Эрнесто заметил, как я бесстыдно рассматривала его, и перевел на меня вопросительный взгляд. Пришлось объясняться, но я удачно выкрутилась:
- А сами-то, вон, в дубленке ходите.
- Это искусственная дубленка. Просто хорошего качества, поэтому выглядит, как настоящая.
- Производство искусственных материалов засоряет планету, - упорствовала я, – разрушает экологию и создает множество проблем в здоровье людей, которые носят все эти химически протравленные аналоги.
Вместо ответа он просто по-мальчишески передразнил меня, скривив физиономию и беззвучно прошмякав презрительно изогнутыми губами.
Я изо всех сил старалась сдержаться, но смех сам вырвался наружу.

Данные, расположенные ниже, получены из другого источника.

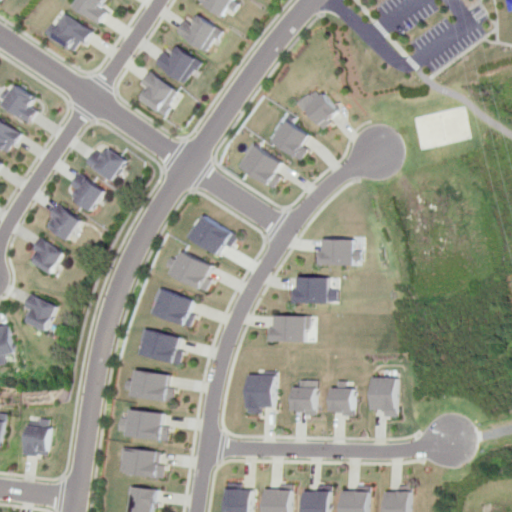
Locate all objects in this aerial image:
road: (159, 5)
building: (223, 5)
building: (225, 6)
road: (329, 6)
building: (91, 8)
building: (92, 9)
building: (70, 31)
building: (201, 32)
building: (201, 33)
building: (72, 34)
road: (448, 40)
building: (180, 64)
building: (180, 64)
road: (237, 68)
road: (426, 78)
road: (100, 82)
building: (160, 93)
building: (160, 93)
power tower: (496, 95)
road: (93, 100)
building: (23, 102)
building: (25, 105)
building: (321, 107)
building: (324, 109)
road: (81, 111)
road: (77, 118)
park: (443, 127)
road: (81, 133)
building: (11, 134)
building: (9, 135)
building: (294, 139)
building: (294, 139)
road: (173, 155)
building: (1, 162)
building: (110, 163)
building: (114, 164)
building: (2, 165)
building: (264, 165)
building: (265, 165)
road: (221, 168)
road: (202, 174)
road: (329, 183)
building: (90, 192)
building: (93, 194)
road: (237, 198)
building: (67, 222)
building: (69, 223)
road: (274, 223)
road: (144, 233)
building: (215, 234)
building: (215, 235)
building: (339, 252)
building: (339, 252)
building: (49, 256)
building: (52, 257)
building: (195, 270)
building: (195, 270)
building: (314, 290)
building: (314, 290)
building: (178, 307)
building: (178, 307)
building: (42, 312)
building: (46, 314)
building: (289, 328)
building: (289, 328)
road: (228, 333)
building: (6, 343)
building: (8, 344)
building: (165, 346)
building: (166, 346)
road: (226, 384)
building: (154, 385)
building: (155, 385)
building: (260, 392)
building: (260, 392)
building: (386, 395)
building: (386, 395)
building: (304, 396)
building: (304, 396)
building: (342, 398)
building: (343, 400)
building: (148, 425)
building: (148, 425)
building: (2, 427)
building: (4, 433)
road: (485, 435)
building: (39, 437)
building: (42, 440)
road: (421, 445)
road: (220, 447)
road: (332, 450)
road: (296, 461)
building: (145, 462)
building: (145, 462)
road: (204, 463)
road: (96, 478)
road: (200, 479)
road: (38, 494)
road: (62, 494)
building: (240, 498)
building: (240, 498)
building: (358, 498)
building: (147, 499)
building: (147, 499)
building: (320, 499)
building: (402, 499)
building: (402, 499)
building: (280, 500)
building: (280, 500)
building: (320, 501)
road: (27, 507)
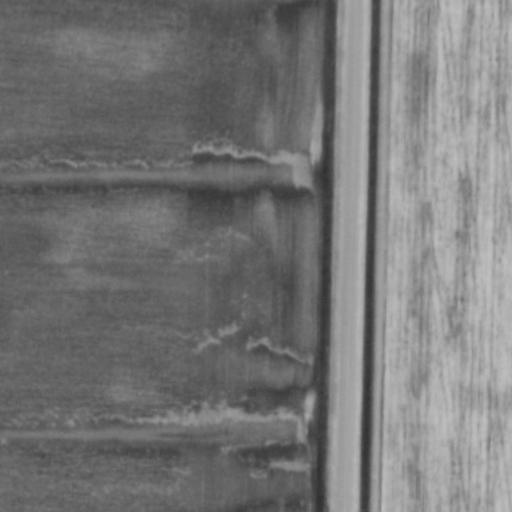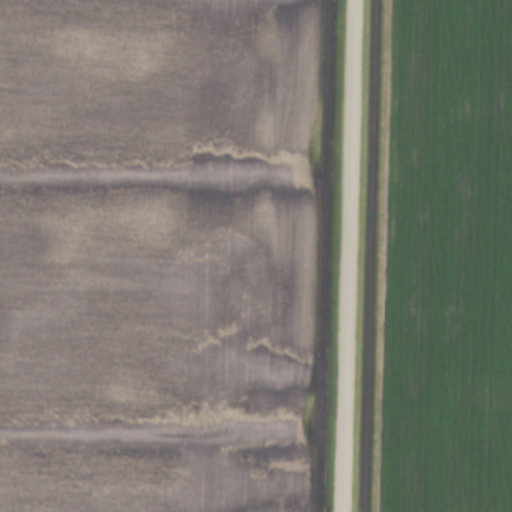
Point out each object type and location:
crop: (157, 254)
road: (343, 256)
crop: (444, 259)
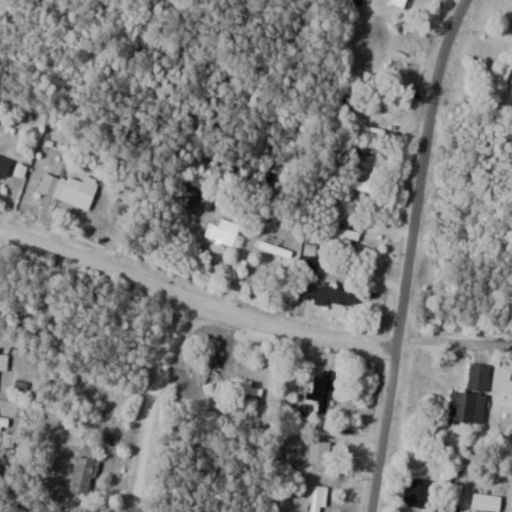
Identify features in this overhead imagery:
building: (401, 3)
building: (504, 77)
building: (380, 112)
building: (371, 149)
building: (5, 166)
building: (362, 184)
building: (81, 189)
building: (202, 197)
building: (346, 228)
building: (225, 229)
road: (410, 253)
building: (340, 294)
road: (195, 298)
road: (455, 346)
building: (210, 367)
building: (247, 385)
building: (326, 388)
building: (474, 395)
road: (154, 402)
building: (321, 452)
building: (85, 474)
building: (451, 482)
building: (421, 490)
building: (320, 496)
building: (488, 500)
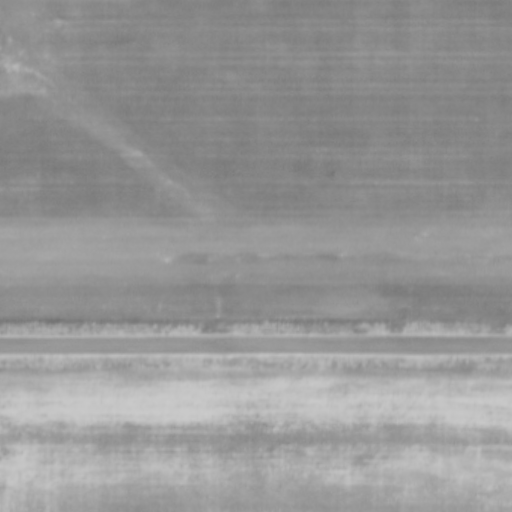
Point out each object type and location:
road: (255, 349)
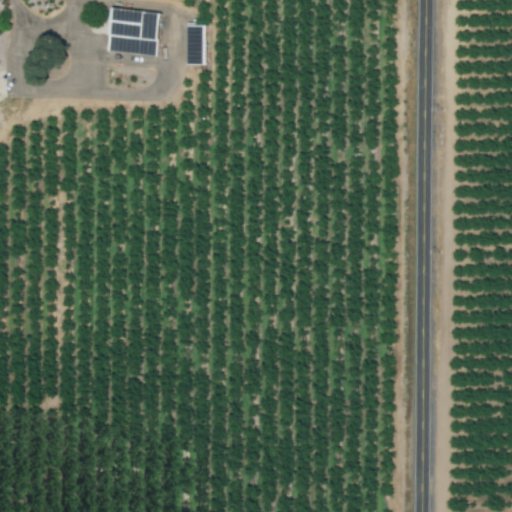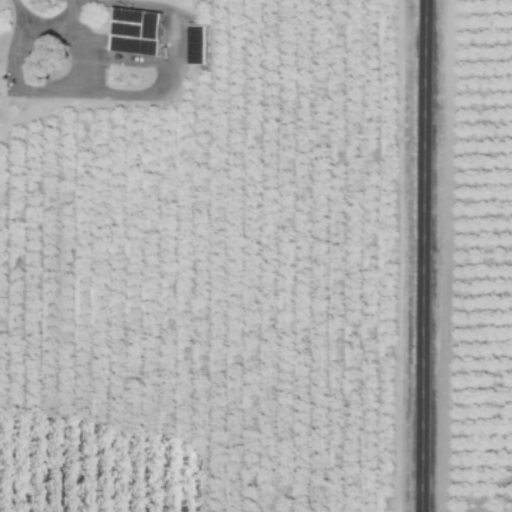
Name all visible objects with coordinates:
building: (139, 32)
road: (15, 37)
road: (67, 64)
road: (129, 71)
road: (427, 256)
road: (190, 389)
road: (398, 444)
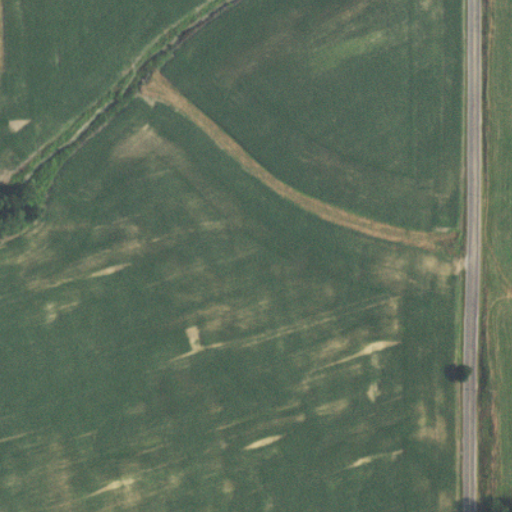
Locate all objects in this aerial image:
road: (476, 256)
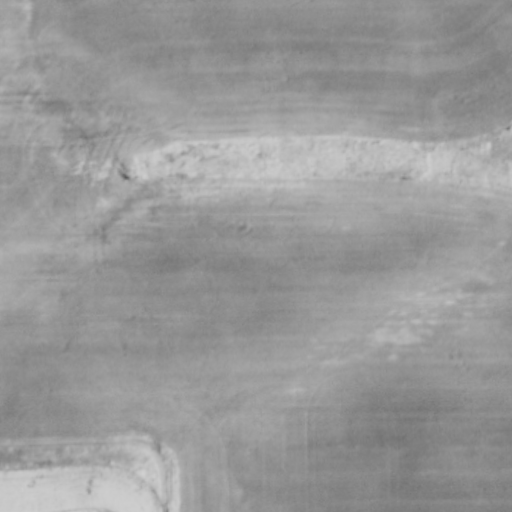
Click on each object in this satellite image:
road: (256, 442)
road: (161, 478)
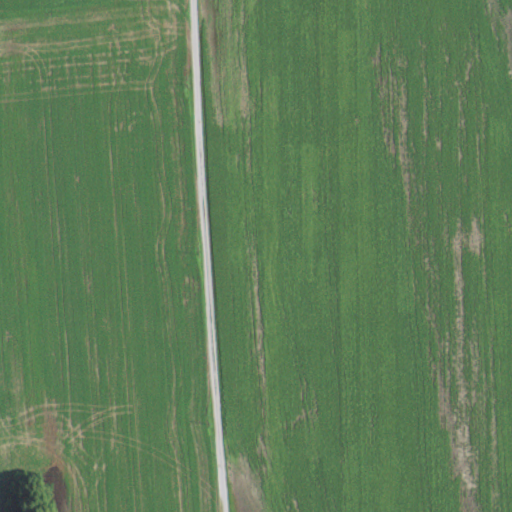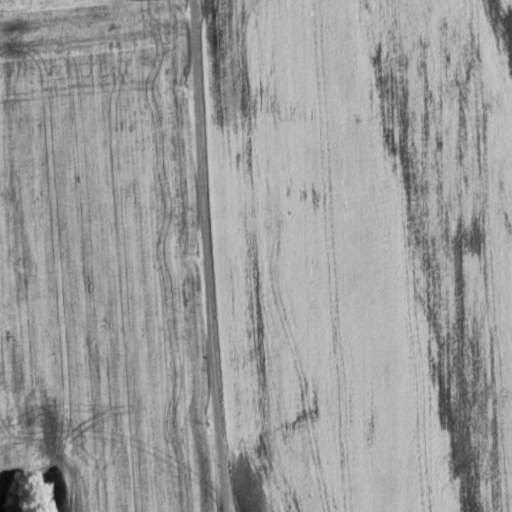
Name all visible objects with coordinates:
road: (205, 256)
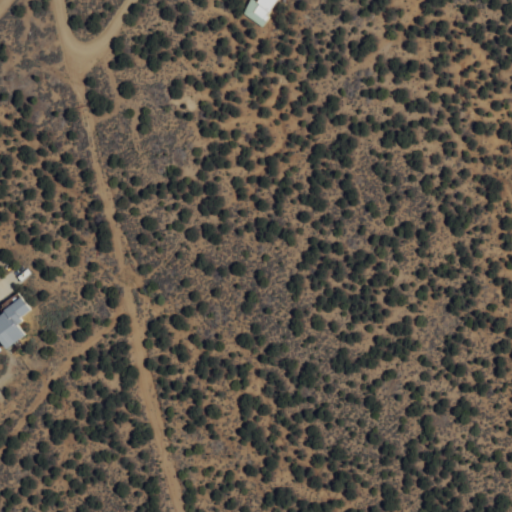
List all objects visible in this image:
road: (0, 0)
building: (257, 9)
road: (101, 33)
road: (89, 149)
building: (11, 321)
road: (132, 327)
road: (58, 370)
road: (158, 433)
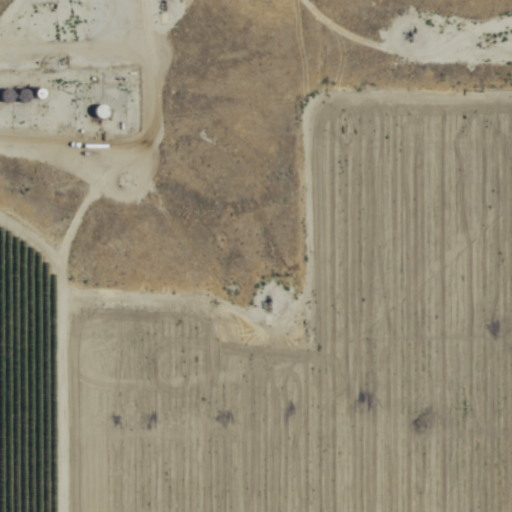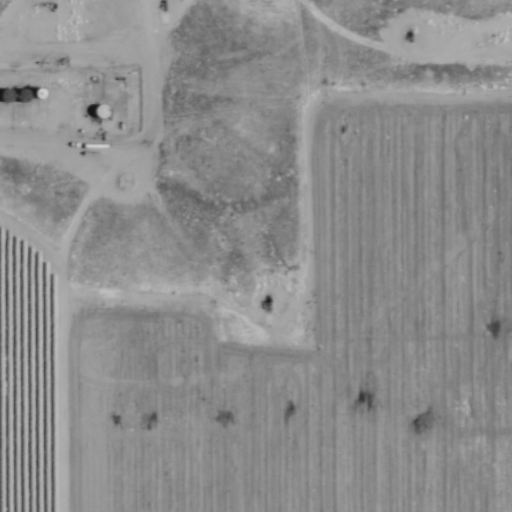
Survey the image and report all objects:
crop: (289, 331)
road: (30, 356)
road: (273, 440)
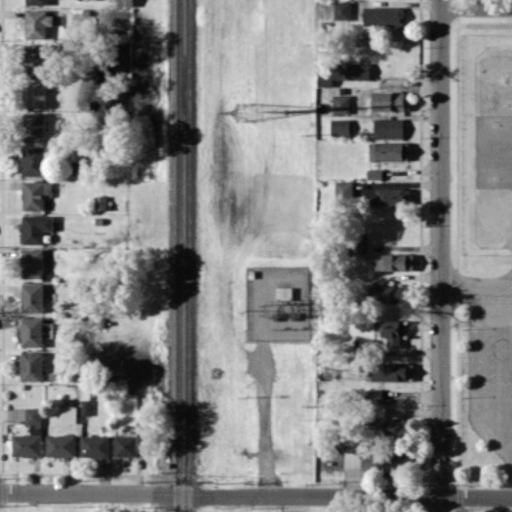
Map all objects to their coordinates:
building: (35, 2)
building: (124, 2)
road: (476, 6)
building: (342, 10)
building: (382, 15)
building: (37, 23)
building: (35, 58)
building: (341, 73)
building: (35, 92)
building: (390, 101)
building: (341, 103)
power tower: (245, 108)
power tower: (283, 109)
building: (34, 126)
building: (340, 127)
building: (389, 127)
building: (389, 150)
building: (32, 160)
building: (78, 163)
building: (375, 173)
building: (344, 190)
building: (35, 194)
building: (392, 196)
building: (35, 227)
road: (439, 255)
railway: (178, 256)
railway: (187, 256)
building: (395, 261)
building: (32, 263)
building: (385, 293)
building: (31, 297)
power substation: (277, 302)
building: (391, 330)
building: (31, 331)
road: (509, 335)
building: (31, 366)
road: (508, 369)
road: (472, 376)
building: (374, 395)
road: (263, 409)
building: (68, 414)
building: (33, 415)
building: (391, 428)
building: (27, 445)
building: (61, 445)
building: (95, 445)
building: (125, 445)
building: (398, 460)
road: (511, 473)
road: (255, 495)
road: (292, 503)
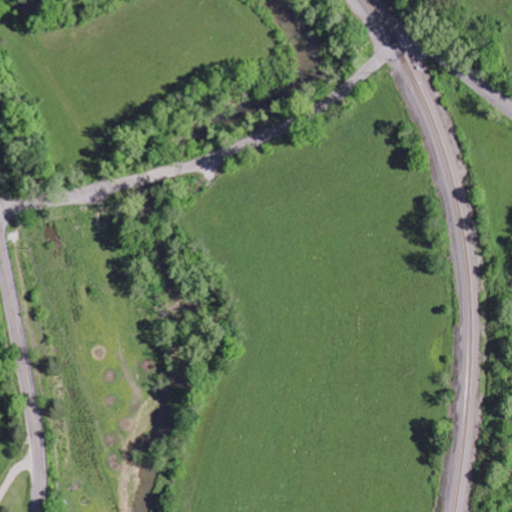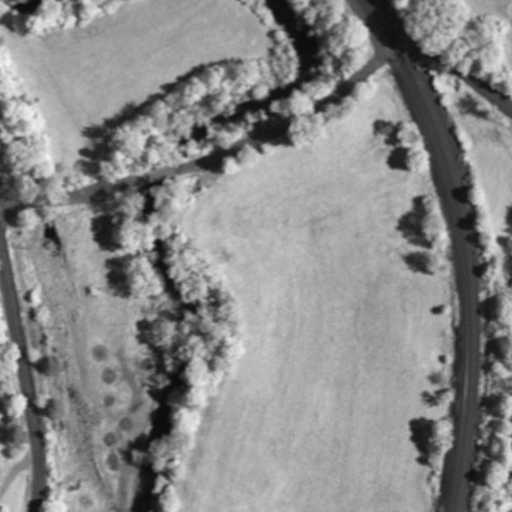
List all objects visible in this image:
road: (322, 86)
road: (292, 122)
road: (21, 205)
railway: (465, 246)
road: (24, 377)
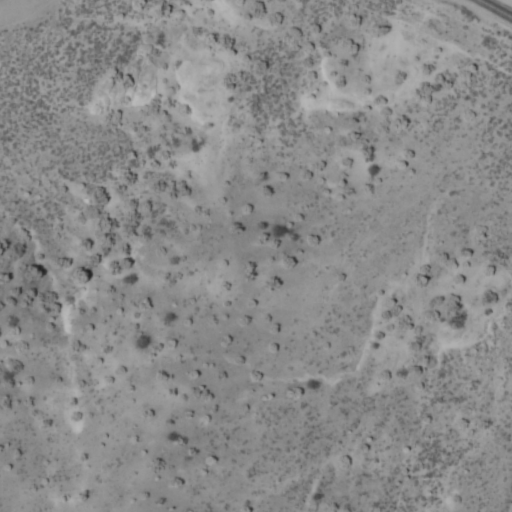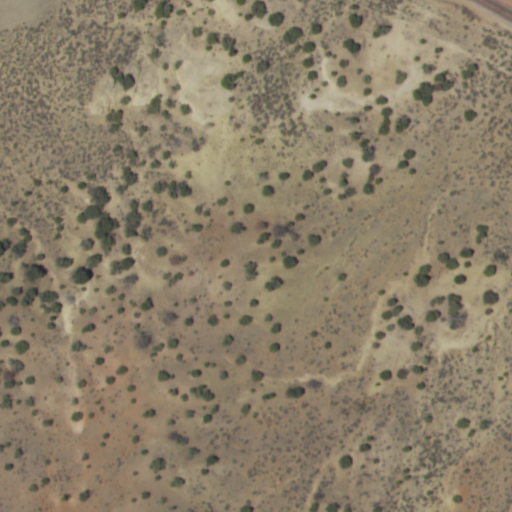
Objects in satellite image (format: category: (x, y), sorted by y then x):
railway: (493, 10)
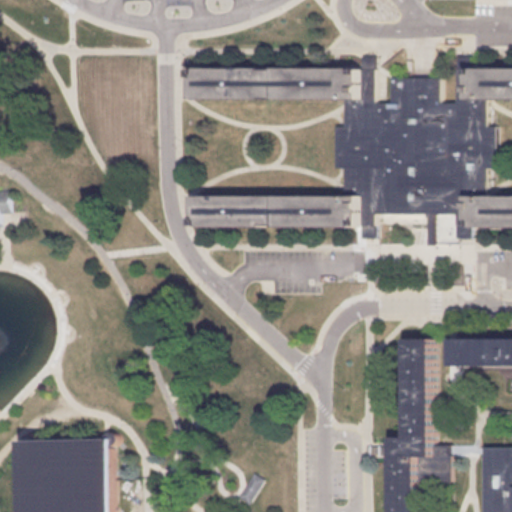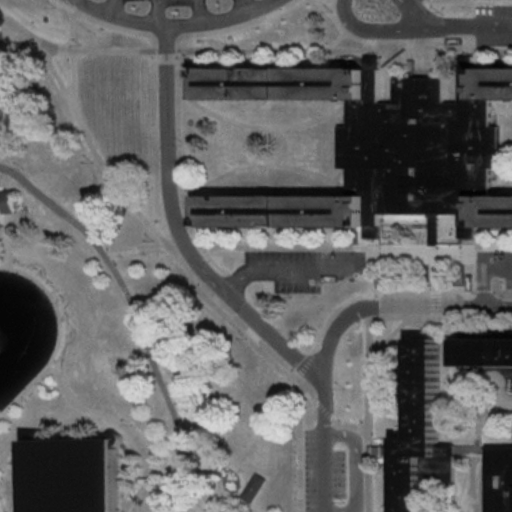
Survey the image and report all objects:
road: (240, 6)
road: (325, 6)
road: (332, 6)
road: (114, 7)
road: (348, 10)
road: (156, 11)
road: (199, 11)
road: (414, 11)
parking lot: (171, 12)
road: (463, 22)
road: (104, 23)
road: (173, 24)
road: (236, 25)
road: (349, 33)
road: (165, 36)
road: (166, 37)
road: (336, 40)
road: (421, 42)
road: (475, 48)
road: (166, 49)
road: (289, 49)
road: (96, 50)
road: (71, 54)
building: (279, 82)
building: (486, 82)
road: (503, 107)
road: (261, 125)
building: (379, 146)
building: (417, 150)
road: (178, 162)
road: (165, 164)
road: (262, 165)
road: (306, 170)
road: (217, 176)
road: (503, 183)
building: (5, 201)
building: (5, 201)
building: (279, 209)
building: (483, 212)
road: (420, 217)
road: (404, 220)
road: (432, 220)
road: (419, 231)
road: (168, 246)
road: (182, 246)
road: (352, 246)
road: (176, 259)
parking lot: (501, 262)
parking lot: (294, 266)
road: (287, 271)
road: (483, 272)
road: (228, 279)
road: (435, 281)
park: (117, 285)
road: (437, 285)
road: (361, 287)
road: (359, 291)
road: (440, 316)
road: (137, 319)
road: (259, 324)
road: (334, 329)
road: (320, 332)
road: (58, 334)
road: (389, 334)
building: (484, 350)
building: (485, 350)
road: (482, 375)
road: (369, 378)
road: (456, 380)
road: (308, 390)
road: (322, 409)
road: (495, 412)
road: (116, 421)
road: (348, 424)
building: (422, 431)
building: (423, 431)
road: (212, 449)
building: (384, 449)
road: (235, 469)
parking lot: (319, 470)
road: (354, 472)
building: (72, 474)
building: (72, 475)
road: (475, 478)
building: (501, 478)
building: (503, 478)
road: (172, 483)
building: (255, 486)
road: (468, 501)
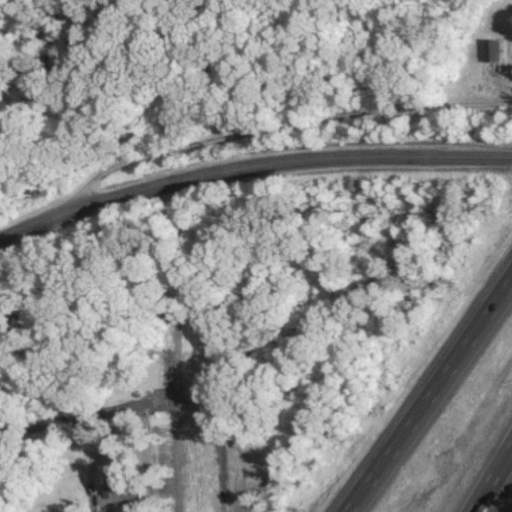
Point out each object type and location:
building: (497, 56)
crop: (483, 59)
road: (277, 122)
road: (250, 168)
road: (433, 398)
road: (71, 416)
crop: (199, 426)
road: (493, 480)
building: (119, 493)
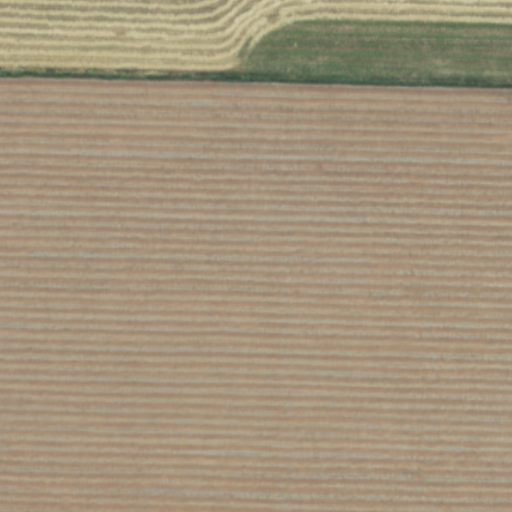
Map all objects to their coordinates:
crop: (256, 256)
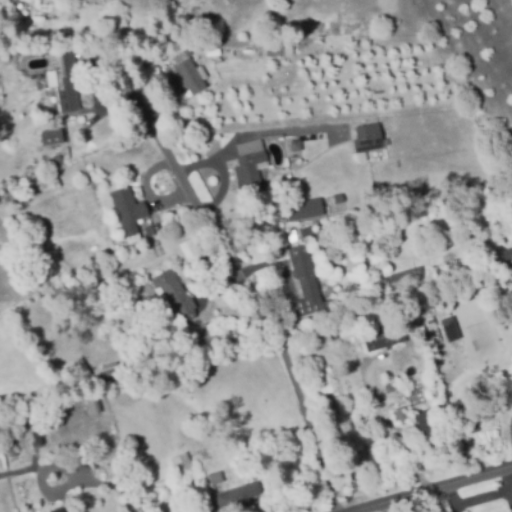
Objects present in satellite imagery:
building: (279, 48)
building: (190, 70)
building: (188, 73)
building: (64, 80)
building: (66, 80)
road: (271, 131)
building: (53, 134)
building: (373, 135)
building: (49, 136)
building: (366, 137)
building: (299, 142)
building: (249, 162)
building: (248, 163)
road: (221, 170)
building: (50, 182)
building: (48, 183)
building: (12, 195)
building: (312, 206)
building: (302, 209)
building: (129, 211)
building: (127, 212)
building: (185, 230)
building: (154, 242)
building: (316, 249)
building: (506, 253)
building: (507, 254)
building: (405, 275)
building: (399, 279)
building: (308, 281)
building: (304, 284)
building: (383, 284)
building: (354, 289)
building: (172, 293)
building: (176, 293)
road: (257, 297)
building: (446, 313)
building: (430, 319)
building: (448, 328)
building: (203, 331)
building: (385, 337)
building: (383, 338)
building: (82, 367)
building: (111, 370)
building: (384, 371)
building: (93, 401)
building: (397, 408)
building: (425, 423)
building: (429, 426)
road: (388, 427)
building: (11, 447)
building: (181, 461)
building: (179, 462)
road: (63, 468)
building: (217, 477)
road: (442, 490)
building: (239, 493)
building: (237, 496)
building: (56, 509)
building: (55, 510)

То ли от перенапряжения последних дней, то ли, действительно, от комичности ситуации - ведь не каждый день можно лицезреть своего всезнающего патрона обескураженным и подловленным на несоответствии - но хохотала я чуть ли не до колик в животе.
Обиженное лицо Эрнесто вскоре раскрасилось задорным взглядом, а в уголках губ задрожала едва сдерживаемая улыбка.
Мы вышли на улицу к ожидающей нас машине, и я уже по привычке остановилась у пассажирской двери. Эрнесто был единственным мужчиной в моей жизни, который когда-либо открывал мне дверь. Он меня к этому и приучил за те волшебные разы, что подвозил до метро. Сначала я дико стеснялась подобного джентльменского поведения, но, увидев, что это доставляет ему подлинное удовольствие, решила потакать, наступая на горло собственными комплексам. К тому же так появлялась еще одна возможность приблизиться к Эрнесто, вдохнуть его запах, почувствовать его биополе, опьянеть от него...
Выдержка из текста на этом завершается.